__TEXTO__.
--

UNICAMP abrigou o III Encontro de Professores de Introdução aos Estudos Históricos,
evento que reuniu profissionais do ensino superior de História de todo o país.
José Silvério Leite Fontes (1925-2005), professor de
Introdução aos Estudos Históricos do Departamento de História e Filosofia,
representou a UFS no encontro e apresentou o projeto “Levantamento das fontes
primárias da história de Sergipe”, cuja execução capitaneava em seu pequeno
estado.
Mas qual seria a relação entre aquela comunicação de julho
de 1972 e a História da Historiografia Sergipana? Ocorre que o seu texto-base,
publicado meses depois no “Cadernos da UFS”, possui um brevíssimo (porém
pioneiro) estudo sobre a trajetória dos fazeres historiográficos em Sergipe.
Trata-se de uma espécie de introito ao projeto divulgado, dando conta do estado
da arte no campo da História de Sergipe. A natureza do trabalho justifica,
inclusive, a sumaríssima análise que dele resulta. Aliás, o próprio Silvério
Fontes registrou que o tema mereceria “estudos mais acurados”, considerando que
sua atenção se voltou, apenas, para “alguns pontos relevantes” (Fontes, 1972,
4).
Da reflexão do professor de Introdução aos Estudos
Históricos, a primeira observação digna de nota é, sem dúvida, a definição de
Historiografia Sergipana. Para ele, essa vertente do conhecimento histórico era
“obra dos filhos da Província e versando sobre sua terra natal” (Fontes, 1972,
4). Certamente, o autor se referia aos “filhos” naturais ou adotivos de
Sergipe, considerando que incluiu em sua análise “homens de estudos” nascidos
em outras paragens, mas que viveram no estado e estudaram o passado sergipano.
Mesmo assinalando a “preocupação historiográfica” do
comendador Antonio José da Silva Travassos, em seus “Apontamentos historicos e
topographicos sobre a Provincia de Sergipe” (1875), Silvério considerou
Felisbello Freire, autor de “Historia de Sergipe” (1891) e de “Historia
territorial do Brazil” (1906), o fundador da Historiografia Sergipana
propriamente dita. Felisbello seria a “estrela de primeira grandeza” da
constelação de intelectuais que, “[n]o último quartel do século XIX e [n]o
primeiro do século XX”, integraram o “surto historiográfico” consagrado a
Sergipe (Fontes, 1972, 4).

--

__INSTRUÇÕES DO EXERCÍCIO__.
1 > Transcreva do texto todo o trecho que vai de "Mas qual seria" até "historiográficos em Sergipe.".
2 > Diga se cada afirmação a seguir está de acordo com o texto, respondendo sim ou não e citando literalmente as palavras do texto que decidem a resposta. (a) O III Encontro de Professores de Introdução aos Estudos Históricos foi realizado na UNICAMP. (b) Silvério Fontes apontou Antonio José da Silva Travassos como o fundador da Historiografia Sergipana propriamente dita. (c) A comunicação apresentada por Silvério Fontes no encontro data de julho de 1972.

--

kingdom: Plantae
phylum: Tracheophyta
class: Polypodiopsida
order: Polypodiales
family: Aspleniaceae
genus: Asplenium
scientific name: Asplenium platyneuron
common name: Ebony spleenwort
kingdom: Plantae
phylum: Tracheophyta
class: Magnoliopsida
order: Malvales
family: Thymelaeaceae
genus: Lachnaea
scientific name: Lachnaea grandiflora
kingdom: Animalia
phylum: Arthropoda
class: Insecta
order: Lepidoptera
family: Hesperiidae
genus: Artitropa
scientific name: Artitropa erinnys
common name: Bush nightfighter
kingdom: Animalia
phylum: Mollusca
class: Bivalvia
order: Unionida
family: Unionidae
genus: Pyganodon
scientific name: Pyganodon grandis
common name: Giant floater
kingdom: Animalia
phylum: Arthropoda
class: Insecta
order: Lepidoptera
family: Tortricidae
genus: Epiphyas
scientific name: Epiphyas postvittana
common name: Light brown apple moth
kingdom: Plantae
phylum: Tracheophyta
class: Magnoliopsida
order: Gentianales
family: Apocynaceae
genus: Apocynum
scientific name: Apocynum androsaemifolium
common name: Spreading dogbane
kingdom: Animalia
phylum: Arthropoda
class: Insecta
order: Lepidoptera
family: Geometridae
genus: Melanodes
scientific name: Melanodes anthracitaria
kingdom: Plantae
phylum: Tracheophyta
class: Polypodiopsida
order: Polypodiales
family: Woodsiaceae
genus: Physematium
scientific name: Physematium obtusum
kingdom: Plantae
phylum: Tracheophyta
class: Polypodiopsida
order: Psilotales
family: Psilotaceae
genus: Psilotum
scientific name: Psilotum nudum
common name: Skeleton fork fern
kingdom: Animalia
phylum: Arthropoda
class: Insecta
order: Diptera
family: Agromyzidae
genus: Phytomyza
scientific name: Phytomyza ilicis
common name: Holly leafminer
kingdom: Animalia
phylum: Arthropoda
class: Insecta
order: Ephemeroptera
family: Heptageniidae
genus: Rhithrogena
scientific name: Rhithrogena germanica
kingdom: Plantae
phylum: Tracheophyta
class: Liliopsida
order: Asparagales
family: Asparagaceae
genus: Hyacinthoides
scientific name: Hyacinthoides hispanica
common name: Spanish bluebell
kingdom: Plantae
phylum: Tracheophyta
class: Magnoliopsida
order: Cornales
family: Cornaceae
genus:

--

__RESPOSTAS POR TAREFA__.
1 >
Mas qual seria a relação entre aquela comunicação de julho
de 1972 e a História da Historiografia Sergipana? Ocorre que o seu texto-base,
publicado meses depois no “Cadernos da UFS”, possui um brevíssimo (porém
pioneiro) estudo sobre a trajetória dos fazeres historiográficos em Sergipe.

2 >
(a) Sim: "UNICAMP abrigou o III Encontro de Professores de Introdução aos Estudos Históricos".
(b) Não: "Silvério considerou Felisbello Freire".
(c) Sim: "aquela comunicação de julho de 1972".